__抜粋本文__:
+ + + +
北海道の山野でとことん遊ぶ!!
I am Amigo!
2016.5.1 『中天狗』(1,317m)
私にとって、長いトンネルのような4月が終わった。
土曜日の夕方終業後、いつものようにHirnmiを拾って富良野へ向かった。
ただ富良野までは行かず、道道三笠~富良野線の富芦トンネルを抜けて間もなく現れる「尻岸馬内林道」入り口付近で車中泊。
土曜休みがない月を終えたことにホッとして、うまい酒を飲んだ。
『中天狗』には「山」も「岳」もついていない。
こんな山は道内にどれだけあるのだろうか?
調べるつもりもないが。
ちなみに『中天狗』から北に続く稜線をたどると、『笠森』(865m)という、これまた「山」も「岳」つかないピークがある。
そんな山々もあれば、名峰、秀峰揃いの夕張山地は、誠に魅力ある山域だ。
7時15分、尻岸馬内林道ゲートをスタート。
積雪期にこの林道から『中天狗』を目指すのは、今回が3度目。
終点まで6kmの林道歩きを経て、稜線への斜面に取り付く。
長い林道は思いの外融雪が進んでいない上、二日前の降雪が予想以上に多い。
歩を進めるほどに新たな積雪が増えてゆき、稜線から先の積雪量が不安になる。
私はこの時期になると、もうツボ足で登る。
9時5分、林道終点。ここから西への斜面に取り付いて稜線を目指すのだが、これがなかなかの急斜面だ。
そしてみるみる高度を稼ぎ、『中天狗』~『笠森』間の稜線上、「951m」ピークへ。
10時10分、稜線上「951m」ピーク。
ここから望む『中天狗』が、実に美しい。
今年も恒例の黄砂で、ずいぶん汚れた北海道の山々だが、この度の降雪で、すっかり雪化粧され、純白!
+ + + +
__作業指示 A__: 中天狗登山の記録を2文でまとめると、どうなりますか?
__作業指示 B__: 中天狗登山の記録を、最後の文の後から書き進めてもらえますか?
後に続く一覧は、上の本文とは関係のない別の資料です。

__学習資料__:
+ + + +
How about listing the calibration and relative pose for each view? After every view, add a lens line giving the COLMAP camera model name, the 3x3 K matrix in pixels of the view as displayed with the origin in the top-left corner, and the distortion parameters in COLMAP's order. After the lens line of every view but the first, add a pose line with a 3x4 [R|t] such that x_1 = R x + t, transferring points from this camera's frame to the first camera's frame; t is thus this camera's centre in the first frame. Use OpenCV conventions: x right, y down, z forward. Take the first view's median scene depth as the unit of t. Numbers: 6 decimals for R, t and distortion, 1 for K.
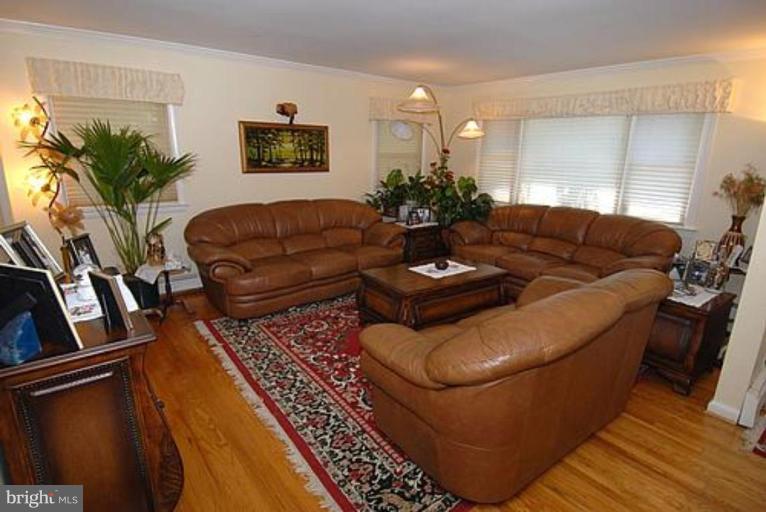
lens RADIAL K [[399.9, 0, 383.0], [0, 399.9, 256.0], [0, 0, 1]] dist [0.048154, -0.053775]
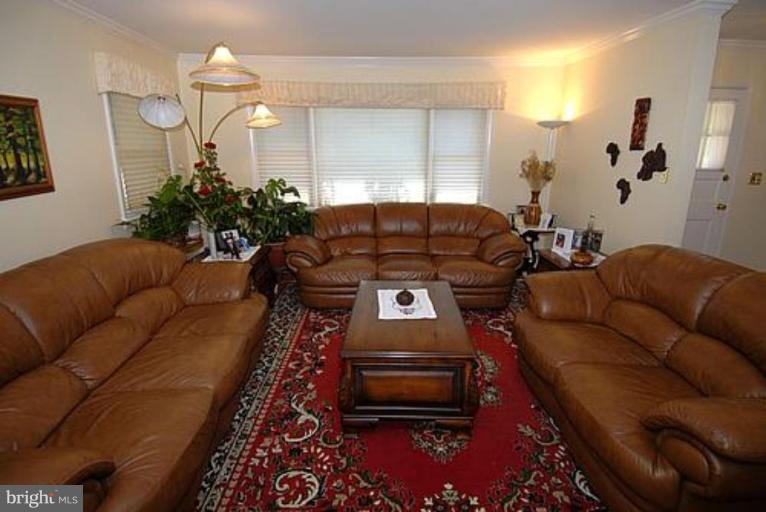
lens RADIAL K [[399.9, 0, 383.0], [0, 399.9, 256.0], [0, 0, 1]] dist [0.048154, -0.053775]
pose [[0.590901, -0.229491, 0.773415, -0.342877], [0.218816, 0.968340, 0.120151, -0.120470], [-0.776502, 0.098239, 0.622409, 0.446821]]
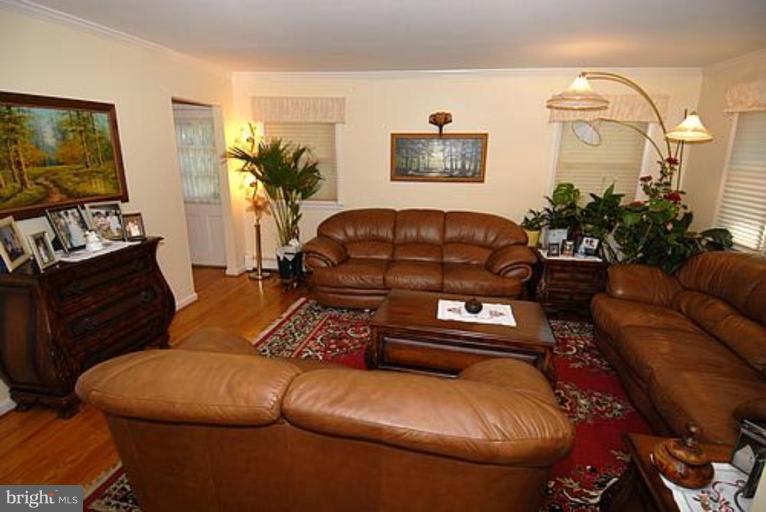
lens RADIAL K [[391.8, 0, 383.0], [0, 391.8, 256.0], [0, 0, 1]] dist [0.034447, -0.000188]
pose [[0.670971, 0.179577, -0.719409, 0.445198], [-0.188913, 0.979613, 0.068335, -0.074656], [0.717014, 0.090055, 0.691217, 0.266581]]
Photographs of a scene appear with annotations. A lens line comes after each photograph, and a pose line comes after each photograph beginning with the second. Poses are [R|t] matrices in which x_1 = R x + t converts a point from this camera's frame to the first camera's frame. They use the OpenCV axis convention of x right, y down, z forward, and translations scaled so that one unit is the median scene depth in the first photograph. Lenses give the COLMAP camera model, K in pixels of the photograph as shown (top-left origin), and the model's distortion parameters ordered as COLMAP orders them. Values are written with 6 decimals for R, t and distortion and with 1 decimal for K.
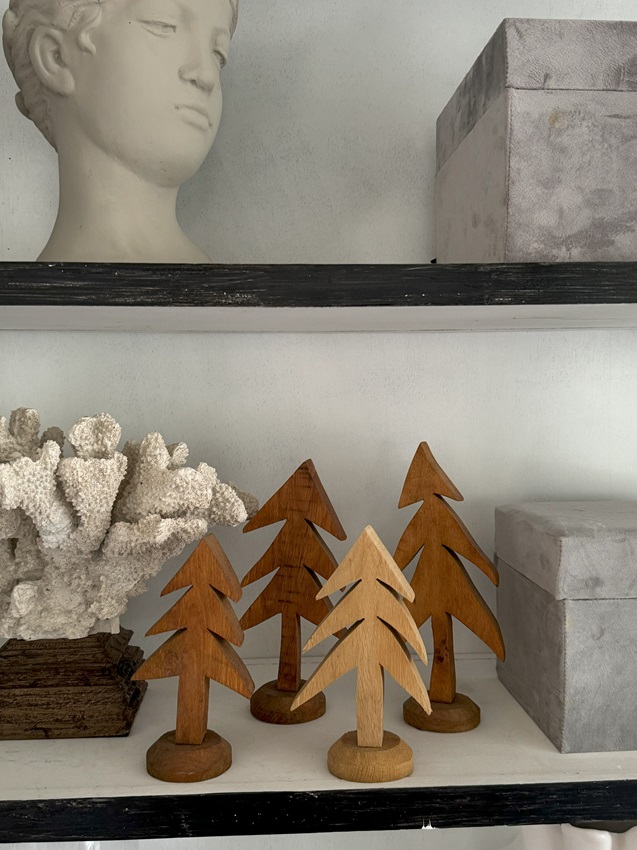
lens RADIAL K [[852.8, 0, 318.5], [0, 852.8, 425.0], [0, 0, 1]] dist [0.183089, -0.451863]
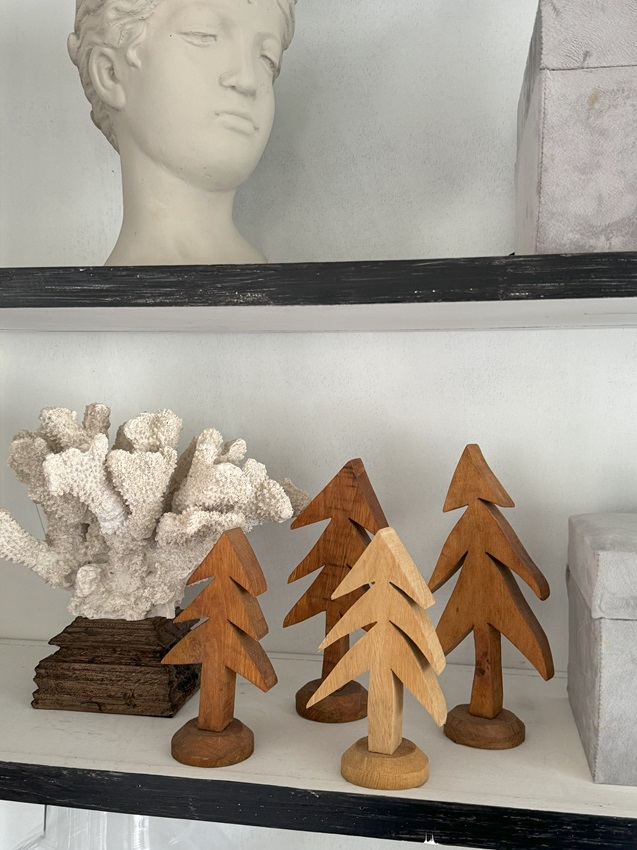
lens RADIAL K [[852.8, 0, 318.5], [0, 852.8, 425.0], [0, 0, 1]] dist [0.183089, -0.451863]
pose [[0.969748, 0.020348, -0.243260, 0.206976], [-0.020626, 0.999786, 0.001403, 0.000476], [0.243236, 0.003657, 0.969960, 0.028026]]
+ + + +
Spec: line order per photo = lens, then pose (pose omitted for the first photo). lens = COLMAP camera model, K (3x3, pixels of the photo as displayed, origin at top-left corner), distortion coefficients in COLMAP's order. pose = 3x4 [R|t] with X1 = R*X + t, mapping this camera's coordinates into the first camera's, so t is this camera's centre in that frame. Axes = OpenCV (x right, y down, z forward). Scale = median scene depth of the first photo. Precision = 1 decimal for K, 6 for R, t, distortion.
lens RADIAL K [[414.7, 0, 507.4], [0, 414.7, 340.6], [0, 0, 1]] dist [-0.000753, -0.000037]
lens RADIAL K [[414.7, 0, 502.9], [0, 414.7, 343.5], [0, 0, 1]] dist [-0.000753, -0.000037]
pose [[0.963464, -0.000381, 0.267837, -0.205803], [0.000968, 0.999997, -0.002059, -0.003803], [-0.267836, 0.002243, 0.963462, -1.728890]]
+ + + +
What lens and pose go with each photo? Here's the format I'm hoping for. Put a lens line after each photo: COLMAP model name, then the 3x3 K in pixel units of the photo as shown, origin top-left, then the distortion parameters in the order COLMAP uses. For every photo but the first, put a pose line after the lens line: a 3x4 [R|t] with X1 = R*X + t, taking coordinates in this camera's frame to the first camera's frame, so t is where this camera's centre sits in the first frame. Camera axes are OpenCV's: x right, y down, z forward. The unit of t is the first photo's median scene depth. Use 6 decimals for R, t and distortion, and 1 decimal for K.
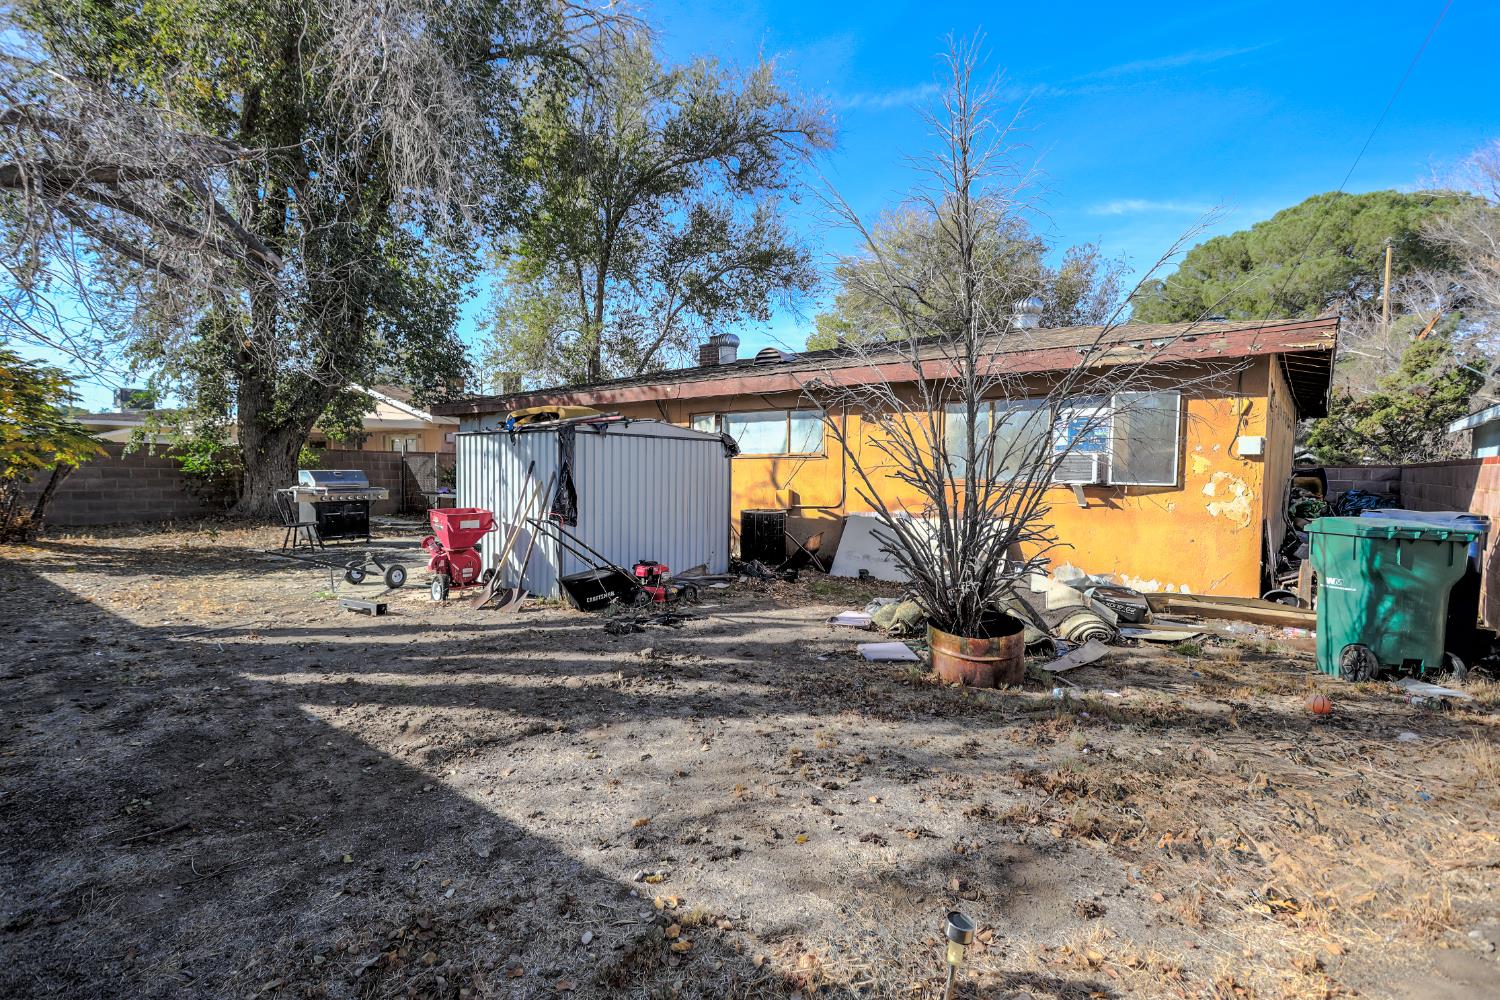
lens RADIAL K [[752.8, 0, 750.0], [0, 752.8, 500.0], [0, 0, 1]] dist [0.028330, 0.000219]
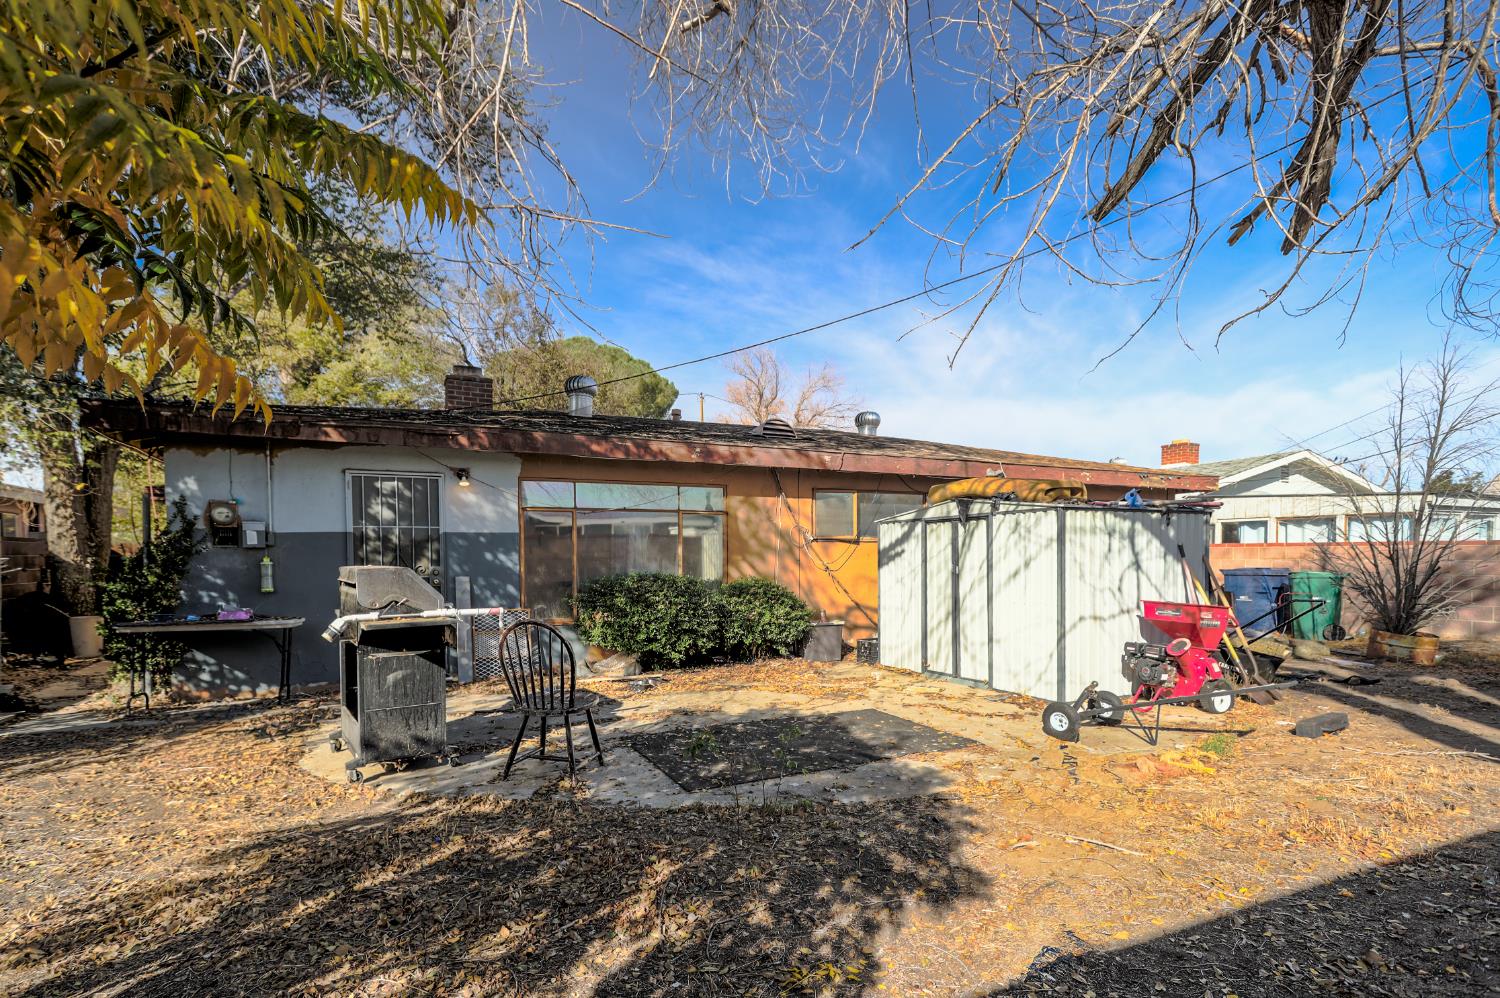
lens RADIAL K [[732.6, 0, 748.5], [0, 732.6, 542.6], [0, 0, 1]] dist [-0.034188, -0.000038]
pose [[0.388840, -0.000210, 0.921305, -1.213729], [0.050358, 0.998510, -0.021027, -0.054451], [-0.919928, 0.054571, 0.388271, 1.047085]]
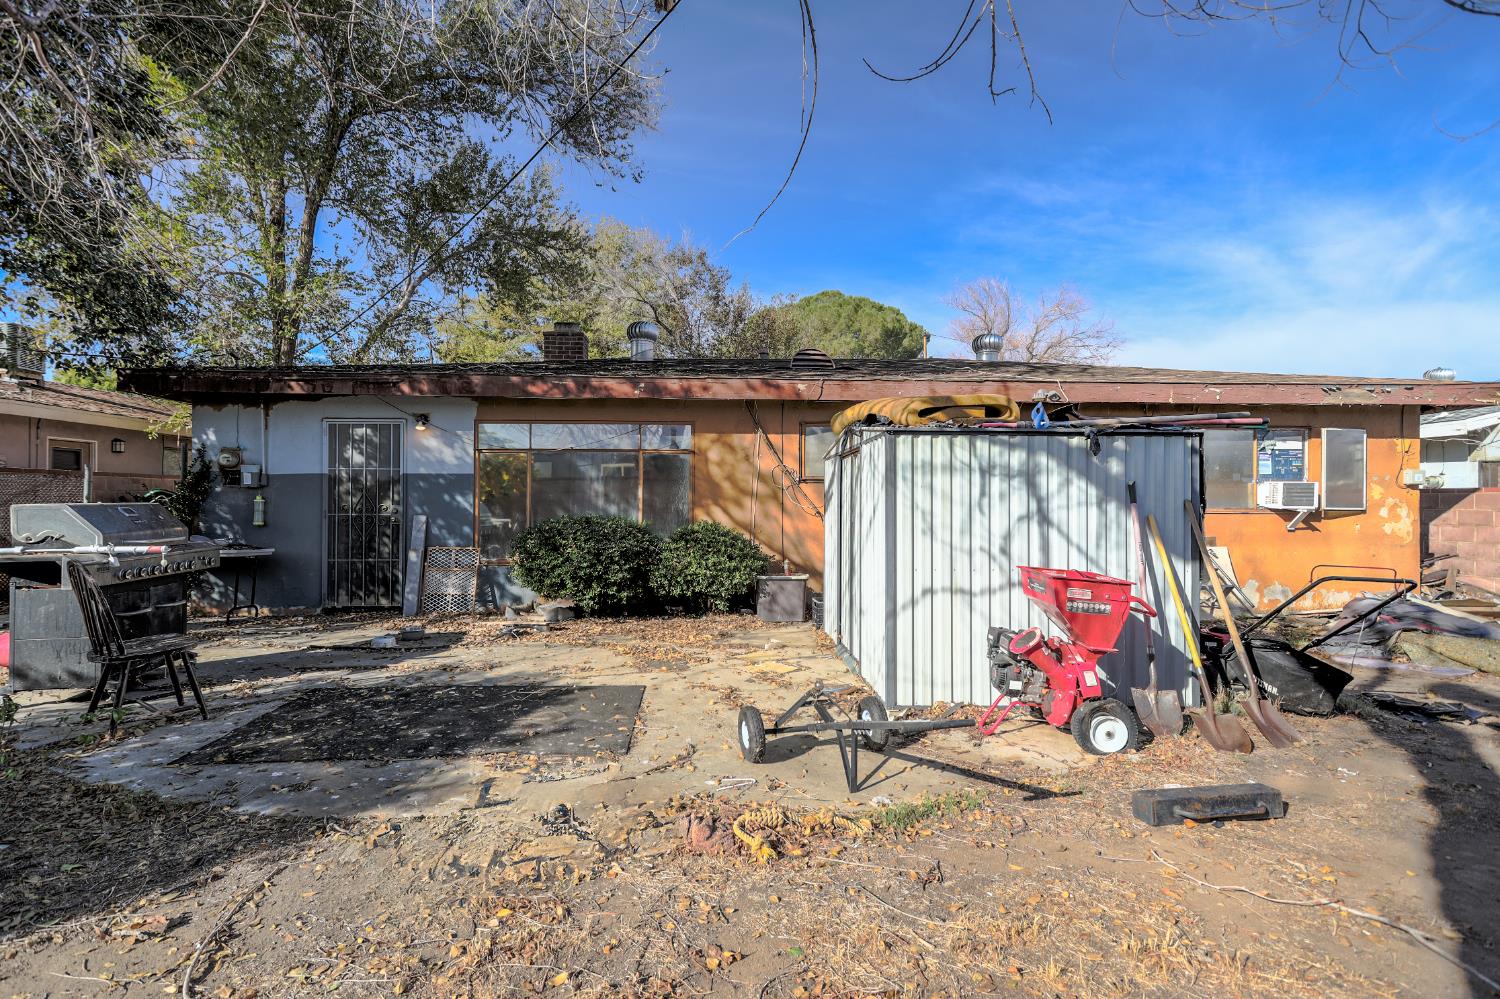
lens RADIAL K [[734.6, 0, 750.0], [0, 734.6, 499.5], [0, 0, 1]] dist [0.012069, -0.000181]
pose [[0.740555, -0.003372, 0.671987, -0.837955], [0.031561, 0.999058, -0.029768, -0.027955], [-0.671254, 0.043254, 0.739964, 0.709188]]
+ + + +
__解答欄 A__: 4月を終えた筆者は、土曜日の終業後にHirnmiを拾って尻岸馬内林道の入り口付近で車中泊し、翌朝7時15分に林道ゲートから『中天狗』を目指して出発した。融雪が進まず二日前の降雪も多い林道を終点まで歩いた後、急斜面を登って10時10分に稜線上の「951m」ピークに着き、そこから雪化粧した『中天狗』の美しい姿を望んだ。

__解答欄 B__:
ここからは稜線上のアップダウンを繰り返して南に進む。
と、ここでHiromiのザックに装備されていたピッケルがないことに気付いた。
そう、「忘れ物、落とし物兄妹」の妹は、どこかにピッケルを落としてきたのである。
そんなことあり得るぅ~っ!?
二度も車外にストックを突き立てたまま帰ってしまう兄が兄なら、この日の重要な装備を簡単に落としてしまう妹だ。
「兄」って、みなさんご存知のこととは思いますが、「Toshi」のことですから。
ひとりで少し戻って探したものの見つからず、後を追ってきた。
その後どんどん雪が深くなる。
多いところでは膝上に達する。
サラサラな雪が膝上まででも辛いのに、湿って重い雪に一歩一歩足を取られるのは本当にきつい。
何度リタイアしようと思ったことか。
それが頂上直下の急登に入ると、傾斜もきつくなる。
新雪底部の古い雪面が氷化していてスリップの危険が生じたので、アイゼンを装着。
Hiromiはアイゼン装着後、そのままストックで登行する。
それにしても雪が深い。
ラッセルばかりでさっぱり進まない。
それでも一歩一歩、牛歩以下の歩みでも、歩を進めることを諦めなければ、いつかピークに立てる。
12時30分、頂上に立つ。
辛い登行だったが、そこにはその労苦をいっぺんに吹き飛ばす360度の絶景が広がっていた。
私はこのところのトレーニング不足、体重増で、もうヘロヘロ。
61歳の肉体は、ちょっと手を抜くと、すぐに体力、筋力が減退してしまうことを思い知らされた。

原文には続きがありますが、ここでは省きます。